» **Exercise data**:
════════════════════

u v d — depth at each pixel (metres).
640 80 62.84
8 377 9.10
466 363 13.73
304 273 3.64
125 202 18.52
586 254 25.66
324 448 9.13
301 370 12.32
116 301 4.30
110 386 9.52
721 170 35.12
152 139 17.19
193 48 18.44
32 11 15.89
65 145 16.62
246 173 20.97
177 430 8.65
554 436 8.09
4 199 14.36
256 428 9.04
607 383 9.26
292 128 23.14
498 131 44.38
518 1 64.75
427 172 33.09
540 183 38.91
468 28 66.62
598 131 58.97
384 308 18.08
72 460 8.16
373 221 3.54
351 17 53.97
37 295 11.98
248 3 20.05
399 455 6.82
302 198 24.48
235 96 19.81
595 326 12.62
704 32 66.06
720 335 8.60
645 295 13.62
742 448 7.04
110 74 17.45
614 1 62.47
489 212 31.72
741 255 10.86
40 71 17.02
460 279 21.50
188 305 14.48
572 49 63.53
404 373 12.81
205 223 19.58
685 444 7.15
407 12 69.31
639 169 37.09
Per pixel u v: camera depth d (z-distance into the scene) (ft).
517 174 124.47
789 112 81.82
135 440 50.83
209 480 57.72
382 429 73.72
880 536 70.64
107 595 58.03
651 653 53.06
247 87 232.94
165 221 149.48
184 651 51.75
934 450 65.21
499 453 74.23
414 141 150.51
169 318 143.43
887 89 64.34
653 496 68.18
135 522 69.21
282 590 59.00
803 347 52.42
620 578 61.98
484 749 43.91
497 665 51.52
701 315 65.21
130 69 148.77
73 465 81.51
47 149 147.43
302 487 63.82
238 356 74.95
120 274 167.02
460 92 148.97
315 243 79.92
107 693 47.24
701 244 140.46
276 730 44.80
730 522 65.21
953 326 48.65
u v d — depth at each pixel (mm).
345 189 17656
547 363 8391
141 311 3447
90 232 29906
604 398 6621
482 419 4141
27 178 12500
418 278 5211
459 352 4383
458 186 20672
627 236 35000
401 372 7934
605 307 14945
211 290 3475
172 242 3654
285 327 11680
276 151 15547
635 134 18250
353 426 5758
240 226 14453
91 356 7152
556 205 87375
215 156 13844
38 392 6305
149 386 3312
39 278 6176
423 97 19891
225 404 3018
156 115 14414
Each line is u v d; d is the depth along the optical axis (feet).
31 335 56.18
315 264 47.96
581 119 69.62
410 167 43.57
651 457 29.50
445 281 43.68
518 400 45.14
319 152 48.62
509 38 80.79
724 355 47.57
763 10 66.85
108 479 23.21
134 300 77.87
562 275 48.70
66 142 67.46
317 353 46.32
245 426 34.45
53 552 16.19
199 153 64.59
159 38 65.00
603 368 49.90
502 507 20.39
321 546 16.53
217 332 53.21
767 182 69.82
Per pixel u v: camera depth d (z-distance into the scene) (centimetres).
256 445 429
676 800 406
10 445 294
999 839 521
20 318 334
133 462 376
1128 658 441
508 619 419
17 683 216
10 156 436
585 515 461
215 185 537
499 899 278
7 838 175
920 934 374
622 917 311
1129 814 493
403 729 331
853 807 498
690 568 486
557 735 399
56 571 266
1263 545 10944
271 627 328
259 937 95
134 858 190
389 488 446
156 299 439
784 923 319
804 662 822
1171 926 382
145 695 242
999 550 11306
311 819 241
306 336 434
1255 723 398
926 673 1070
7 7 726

════════════════════

» **Task to complete**: Give back every line above, unchanged.

» **Answer to the problem**:
u v d — depth at each pixel (metres).
640 80 62.84
8 377 9.10
466 363 13.73
304 273 3.64
125 202 18.52
586 254 25.66
324 448 9.13
301 370 12.32
116 301 4.30
110 386 9.52
721 170 35.12
152 139 17.19
193 48 18.44
32 11 15.89
65 145 16.62
246 173 20.97
177 430 8.65
554 436 8.09
4 199 14.36
256 428 9.04
607 383 9.26
292 128 23.14
498 131 44.38
518 1 64.75
427 172 33.09
540 183 38.91
468 28 66.62
598 131 58.97
384 308 18.08
72 460 8.16
373 221 3.54
351 17 53.97
37 295 11.98
248 3 20.05
399 455 6.82
302 198 24.48
235 96 19.81
595 326 12.62
704 32 66.06
720 335 8.60
645 295 13.62
742 448 7.04
110 74 17.45
614 1 62.47
489 212 31.72
741 255 10.86
40 71 17.02
460 279 21.50
188 305 14.48
572 49 63.53
404 373 12.81
205 223 19.58
685 444 7.15
407 12 69.31
639 169 37.09
Per pixel u v: camera depth d (z-distance into the scene) (ft).
517 174 124.47
789 112 81.82
135 440 50.83
209 480 57.72
382 429 73.72
880 536 70.64
107 595 58.03
651 653 53.06
247 87 232.94
165 221 149.48
184 651 51.75
934 450 65.21
499 453 74.23
414 141 150.51
169 318 143.43
887 89 64.34
653 496 68.18
135 522 69.21
282 590 59.00
803 347 52.42
620 578 61.98
484 749 43.91
497 665 51.52
701 315 65.21
130 69 148.77
73 465 81.51
47 149 147.43
302 487 63.82
238 356 74.95
120 274 167.02
460 92 148.97
315 243 79.92
107 693 47.24
701 244 140.46
276 730 44.80
730 522 65.21
953 326 48.65
u v d — depth at each pixel (mm).
345 189 17656
547 363 8391
141 311 3447
90 232 29906
604 398 6621
482 419 4141
27 178 12500
418 278 5211
459 352 4383
458 186 20672
627 236 35000
401 372 7934
605 307 14945
211 290 3475
172 242 3654
285 327 11680
276 151 15547
635 134 18250
353 426 5758
240 226 14453
91 356 7152
556 205 87375
215 156 13844
38 392 6305
149 386 3312
39 278 6176
423 97 19891
225 404 3018
156 115 14414
Each line is u v d; d is the depth along the optical axis (feet).
31 335 56.18
315 264 47.96
581 119 69.62
410 167 43.57
651 457 29.50
445 281 43.68
518 400 45.14
319 152 48.62
509 38 80.79
724 355 47.57
763 10 66.85
108 479 23.21
134 300 77.87
562 275 48.70
66 142 67.46
317 353 46.32
245 426 34.45
53 552 16.19
199 153 64.59
159 38 65.00
603 368 49.90
502 507 20.39
321 546 16.53
217 332 53.21
767 182 69.82
Per pixel u v: camera depth d (z-distance into the scene) (centimetres).
256 445 429
676 800 406
10 445 294
999 839 521
20 318 334
133 462 376
1128 658 441
508 619 419
17 683 216
10 156 436
585 515 461
215 185 537
499 899 278
7 838 175
920 934 374
622 917 311
1129 814 493
403 729 331
853 807 498
690 568 486
557 735 399
56 571 266
1263 545 10944
271 627 328
259 937 95
134 858 190
389 488 446
156 299 439
784 923 319
804 662 822
1171 926 382
145 695 242
999 550 11306
311 819 241
306 336 434
1255 723 398
926 673 1070
7 7 726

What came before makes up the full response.